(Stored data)
++++++++++++++++++++

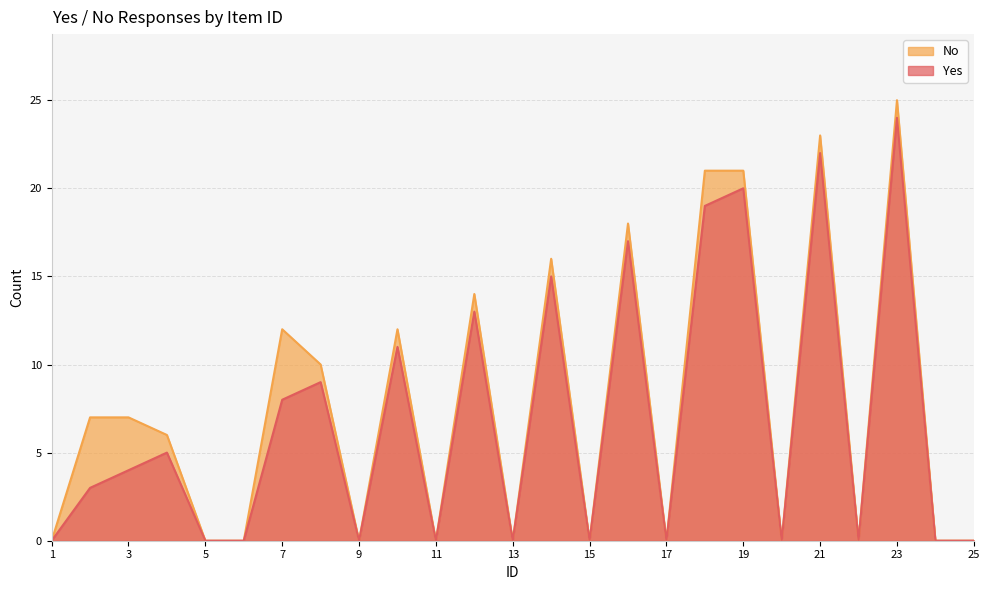

Is it true that No equals 24 at 16?

False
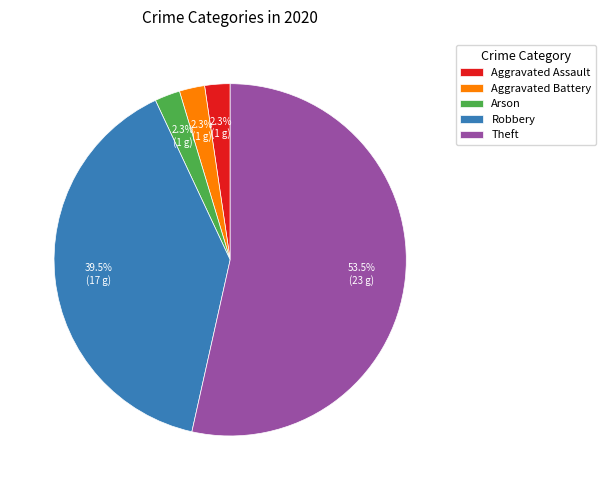

What percentage is NOT represented by Arson?

97.7%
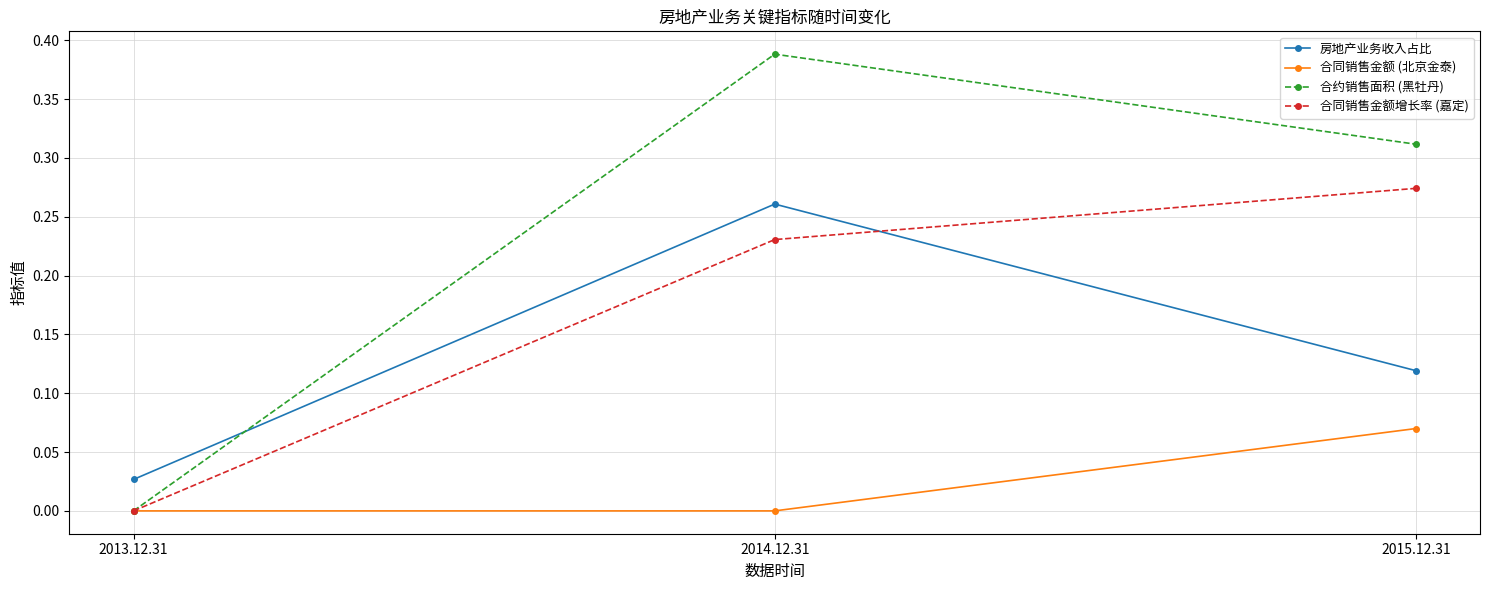

What is the label of the 2nd point from the right?

2014.12.31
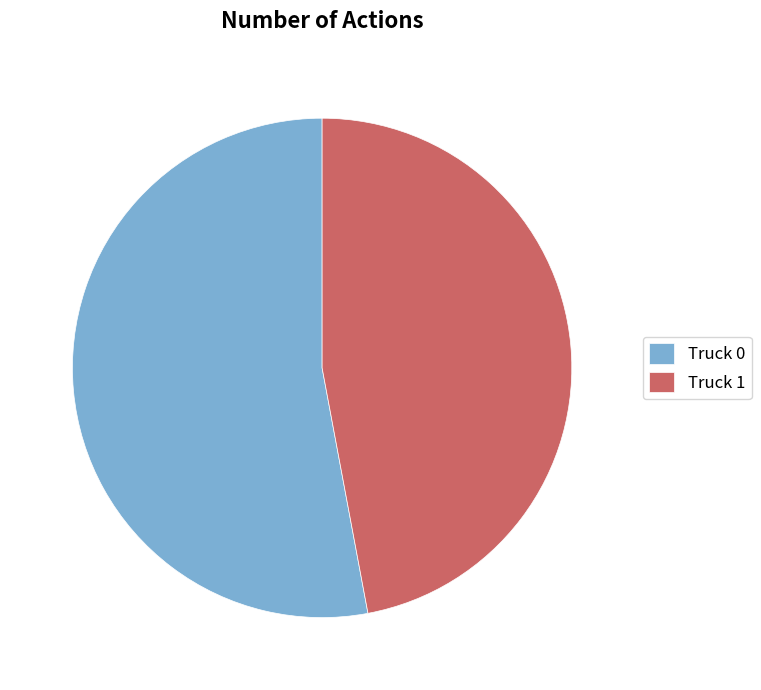

Which category accounts for the majority?

Truck 0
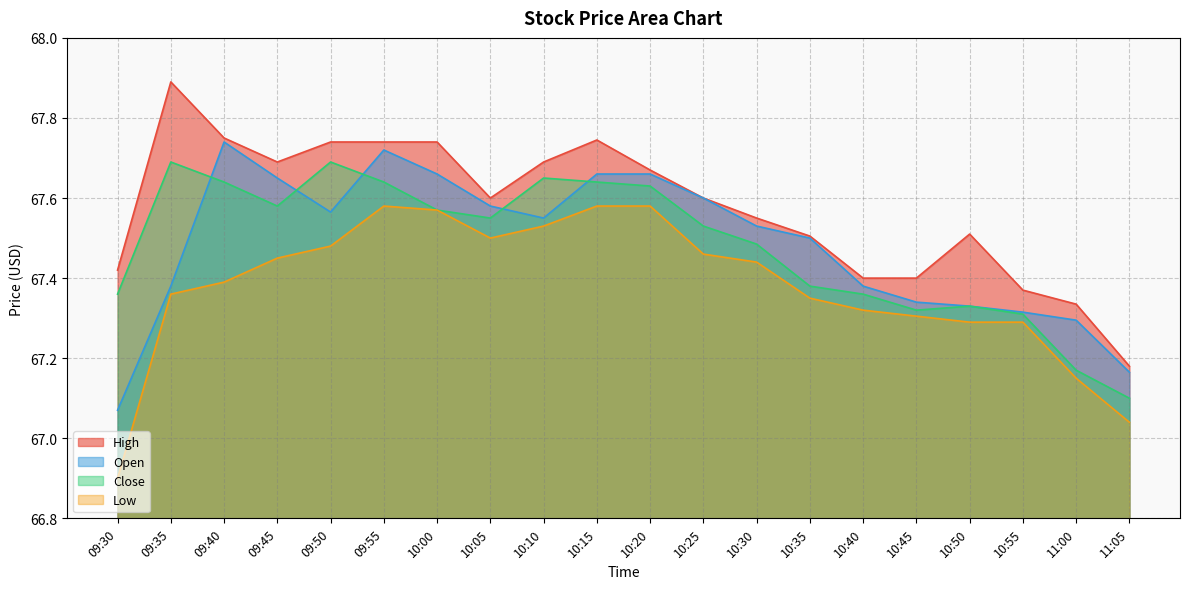

At which category is the sum across all series the highest?

09:55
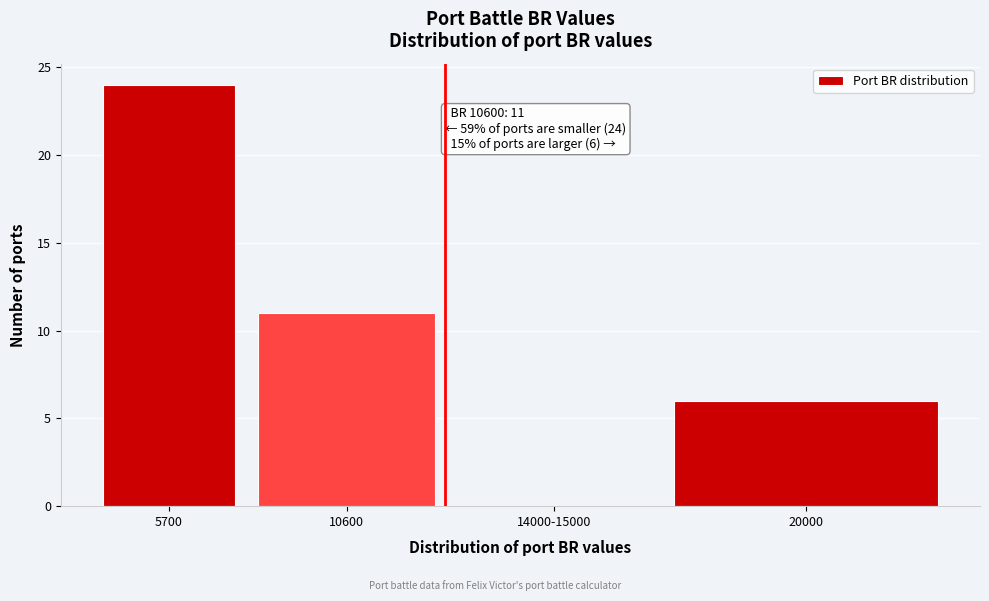

Reading left to right, extract all data points from this chart.

5700=24	10600=11	14000-15000=0	20000=6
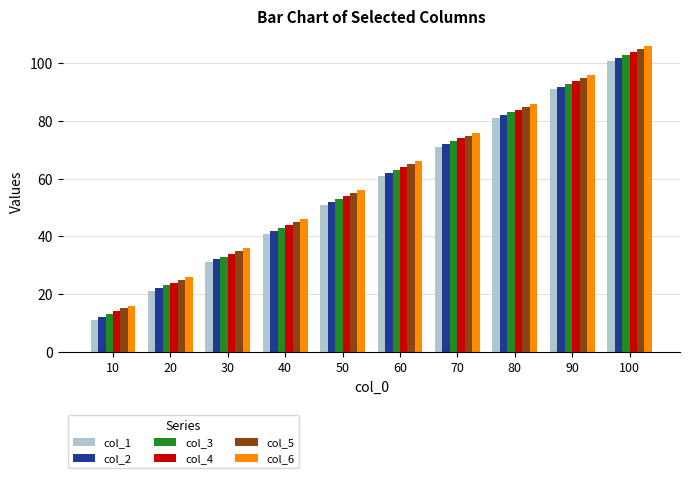

Read the col_3 value at 30.

33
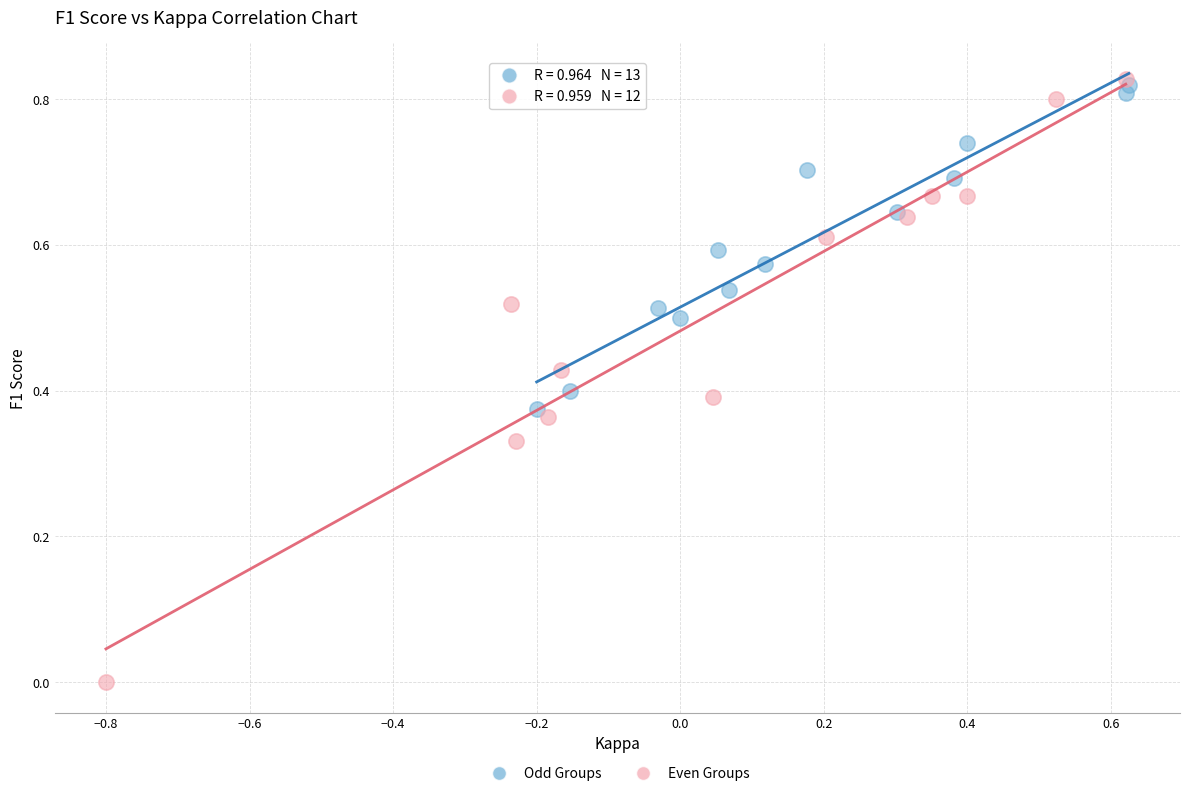

Which series reaches the minimum Y coordinate?

Even Groups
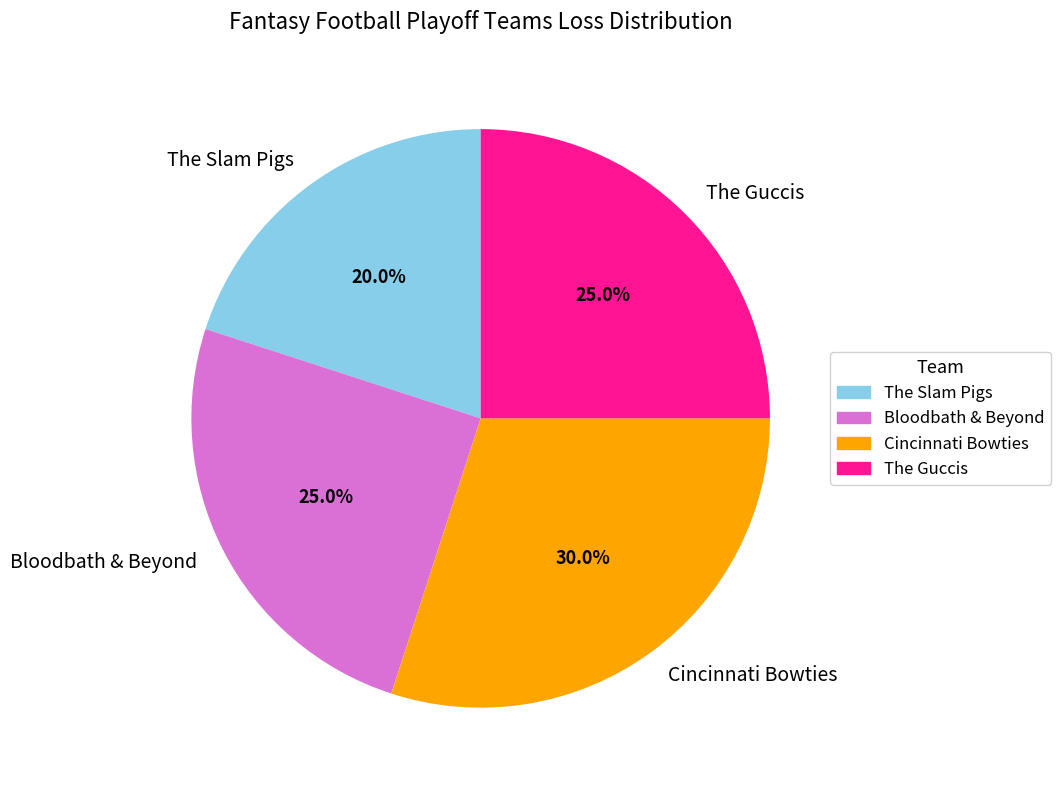

What is the smallest slice in the pie chart?

The Slam Pigs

++++++++++++++++++++

• _WHAT NEEDS TO BE DONE_
Rewrite the stretch of data from its beginning through the line containing "Reading left to" as a numbered list. Include that line, drop blank lines, and leave out the pictures.

• _ANSWER TO THIS TASK_
1. Is it true that No equals 24 at 16?
2. False
3. What percentage is NOT represented by Arson?
4. 97.7%
5. What is the label of the 2nd point from the right?
6. 2014.12.31
7. Which category accounts for the majority?
8. Truck 0
9. At which category is the sum across all series the highest?
10. 09:55
11. Reading left to right, extract all data points from this chart.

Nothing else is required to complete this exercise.